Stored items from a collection
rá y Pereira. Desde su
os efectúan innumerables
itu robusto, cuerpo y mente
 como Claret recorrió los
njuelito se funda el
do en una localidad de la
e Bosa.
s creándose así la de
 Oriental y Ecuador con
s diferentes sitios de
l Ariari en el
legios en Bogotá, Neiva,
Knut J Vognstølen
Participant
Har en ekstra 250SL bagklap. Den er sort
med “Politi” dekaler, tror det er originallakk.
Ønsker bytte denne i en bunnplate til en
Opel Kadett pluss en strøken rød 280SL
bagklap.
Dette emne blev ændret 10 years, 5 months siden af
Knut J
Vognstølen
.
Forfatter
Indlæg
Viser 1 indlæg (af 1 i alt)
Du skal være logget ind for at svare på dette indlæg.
...
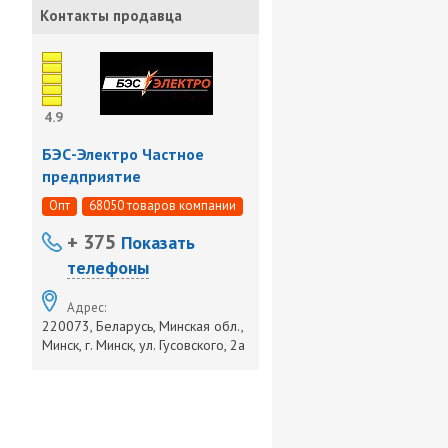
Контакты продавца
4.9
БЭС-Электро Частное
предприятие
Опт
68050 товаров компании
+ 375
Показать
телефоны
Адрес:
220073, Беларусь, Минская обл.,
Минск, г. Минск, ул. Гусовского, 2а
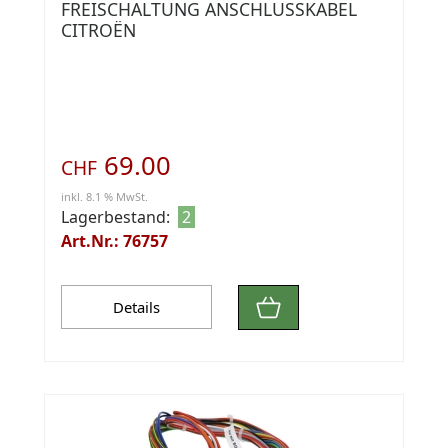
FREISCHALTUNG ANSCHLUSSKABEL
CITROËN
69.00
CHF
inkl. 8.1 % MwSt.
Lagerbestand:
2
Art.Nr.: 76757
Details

• EXERCISE GOAL
Output the lines of the data as a Markdown table with the columns "Row" and "Line," starting with the line that contains "rá y Pereira. Desde su" and going on through the line that contains "Knut J Vognstølen". Leave out any blank lines.

• RESPONSE AREA
| Row | Line |
|---|---|
| 1 | rá y Pereira. Desde su |
| 2 | os efectúan innumerables |
| 3 | itu robusto, cuerpo y mente |
| 4 |  como Claret recorrió los |
| 5 | njuelito se funda el |
| 6 | do en una localidad de la |
| 7 | e Bosa. |
| 8 | s creándose así la de |
| 9 |  Oriental y Ecuador con |
| 10 | s diferentes sitios de |
| 11 | l Ariari en el |
| 12 | legios en Bogotá, Neiva, |
| 13 | Knut J Vognstølen |